Small query benchmark - bbuchfink/diamond GitHub Wiki

This benchmark shows runtimes of Diamond v2.0.11 and BLAST v2.10.0 of searching the E. coli and A. thaliana proteomes against the NCBI NR database (April 2021, 370 million sequences). The benchmark was run on a AMD Ryzen Threadripper 3960X 24-Core system with 256 GB of RAM.

Note that Diamond is optimized for large query datasets, and using a small query file like the genes of a single organism does not achieve optimal efficiency and speed.
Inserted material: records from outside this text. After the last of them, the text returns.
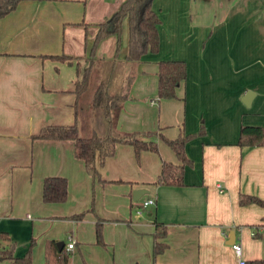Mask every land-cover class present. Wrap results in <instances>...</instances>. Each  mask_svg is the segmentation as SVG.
<instances>
[{"label":"crops","instance_id":"crops-1","mask_svg":"<svg viewBox=\"0 0 264 264\" xmlns=\"http://www.w3.org/2000/svg\"><path fill=\"white\" fill-rule=\"evenodd\" d=\"M121 1L21 0L0 16V231L8 236L1 249L20 257L33 240L31 264H60L64 254L66 264H237V242L247 264L264 259V205L238 203L239 193L264 199V145L237 144L242 126L264 127V0H152L158 51L136 64L117 127L175 138L203 124L204 135L185 144L192 163L184 184L154 183L162 160L180 163L161 139L158 152L142 150L138 159L130 144L116 143L97 180L72 140L30 137L46 124L73 123L74 81L86 56L124 57L126 25L117 53L114 35L92 50L96 24ZM61 53L77 58L48 56ZM159 59L186 63L176 97H157ZM45 176L66 178L63 202L42 200ZM138 188L147 192L134 200ZM150 197L155 204L137 215ZM155 221L165 226L157 241L166 246L153 255Z\"/></svg>","mask_w":264,"mask_h":264},{"label":"trees","instance_id":"trees-1","mask_svg":"<svg viewBox=\"0 0 264 264\" xmlns=\"http://www.w3.org/2000/svg\"><path fill=\"white\" fill-rule=\"evenodd\" d=\"M21 0H0V16L14 9ZM160 17L152 6V0H122L101 22L92 43V50L103 38L114 35L117 38L116 53L120 46V35L124 26L127 31V51L123 58L114 54L111 57L86 56V65L80 76L74 81L73 103L74 121L72 124H46L32 134V139L72 140L74 156L83 161L86 172L100 180L98 165L114 153L116 143L130 144L138 159L142 150L158 152L157 139L163 140L176 154L180 163L162 160L160 172L154 183L167 185L184 184L183 172L186 164L192 160L185 153V144L205 133L201 124L197 131L181 132L175 138H168L158 130L124 131L117 127L121 105L129 96L128 92L134 77V68L144 54L158 51V24ZM53 59L71 60L77 58L68 54L48 55ZM157 97H176L175 88L186 77V63L182 59H159L157 61ZM238 145H264V127L242 126L237 139ZM67 196V181L62 176H45L42 181V200L45 202H63ZM239 204L256 203L264 205V199L251 194L239 193ZM83 212L70 215L80 218ZM154 244L152 254L161 252L166 244L157 241L166 233L161 222H154ZM8 238L0 231V239ZM96 241L102 243L101 220L96 221ZM30 242L20 257L12 256L11 248L1 249L0 258H13L16 264H31ZM61 252V251H60ZM67 255H62L60 264H66ZM264 259H253L248 264H262Z\"/></svg>","mask_w":264,"mask_h":264},{"label":"built area","instance_id":"built-area-1","mask_svg":"<svg viewBox=\"0 0 264 264\" xmlns=\"http://www.w3.org/2000/svg\"><path fill=\"white\" fill-rule=\"evenodd\" d=\"M155 204V199L153 197L144 199L140 201L137 206H135V213L139 215L147 206L149 205H154ZM232 248L237 256V264H247L245 259L241 258L240 253H241V247L240 244L237 242H233ZM74 247V239L71 235L67 236V243H66V249L71 250Z\"/></svg>","mask_w":264,"mask_h":264},{"label":"water","instance_id":"water-1","mask_svg":"<svg viewBox=\"0 0 264 264\" xmlns=\"http://www.w3.org/2000/svg\"><path fill=\"white\" fill-rule=\"evenodd\" d=\"M251 95H252V93L250 92V91H247L246 93H245V95L243 96V101L246 103V104H248L249 103V101H250V98H251ZM147 192V190L146 189H142V188H138V189H133V191H132V198L134 199V200H136V199H139L144 193H146ZM230 241H228V243H232L233 242V240H234V235H233V233H231V235H230ZM58 244H62V241H59L58 242Z\"/></svg>","mask_w":264,"mask_h":264}]
</instances>
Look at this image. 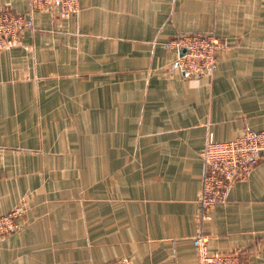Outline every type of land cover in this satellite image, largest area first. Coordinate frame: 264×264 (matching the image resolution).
I'll use <instances>...</instances> for the list:
<instances>
[{
    "label": "crops",
    "instance_id": "1",
    "mask_svg": "<svg viewBox=\"0 0 264 264\" xmlns=\"http://www.w3.org/2000/svg\"><path fill=\"white\" fill-rule=\"evenodd\" d=\"M0 51V264H198L193 239L264 264V154L200 220L201 152L264 129V0H79ZM29 13L30 0H0ZM181 33L222 42L177 66Z\"/></svg>",
    "mask_w": 264,
    "mask_h": 264
},
{
    "label": "built area",
    "instance_id": "2",
    "mask_svg": "<svg viewBox=\"0 0 264 264\" xmlns=\"http://www.w3.org/2000/svg\"><path fill=\"white\" fill-rule=\"evenodd\" d=\"M80 10L79 0H30L29 13L11 8L0 11V51L7 40L17 39L26 28L34 27V13L49 11L56 17L66 18ZM177 51L176 64L189 73L209 72L215 66L222 48L221 40L213 33H181L166 43ZM181 49H186L180 54ZM264 154V129H246L240 136L218 141L208 131L201 152L204 174L200 191V220L209 218L210 210L218 203L228 201L234 183L247 178ZM26 207L17 204L8 213L0 214V236L16 230ZM198 264H244L239 251L211 252L208 236L200 232L193 239ZM109 264H134L129 257Z\"/></svg>",
    "mask_w": 264,
    "mask_h": 264
},
{
    "label": "water",
    "instance_id": "3",
    "mask_svg": "<svg viewBox=\"0 0 264 264\" xmlns=\"http://www.w3.org/2000/svg\"><path fill=\"white\" fill-rule=\"evenodd\" d=\"M185 51H186V49H181L180 54H181V55L184 54Z\"/></svg>",
    "mask_w": 264,
    "mask_h": 264
}]
</instances>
Sets of smaller query files should be combined into a larger file and searched together if possible.

Runtimes for BLAST are estimates based on a sample.

The benchmark was run using Diamond with a database in BLAST format, which can be expected to be more efficient in particular for small query files, since it takes advantage of memory mapped files to cache the database in memory and to load sequences more quickly. Note that several "warmup" runs may be necessary to make the system fully cache a database in memory.

The parameters for the runs were: diamond blastp -c1 -g300

The global ranking -g option is a new heuristic to limit the number of targets for which extensions will be computed for each query, and is useful when only a small number of best hits per query are required. Depending on the desired reporting accuracy, this number should be increased, or the option may be omitted to maintain the more conservative default behaviour.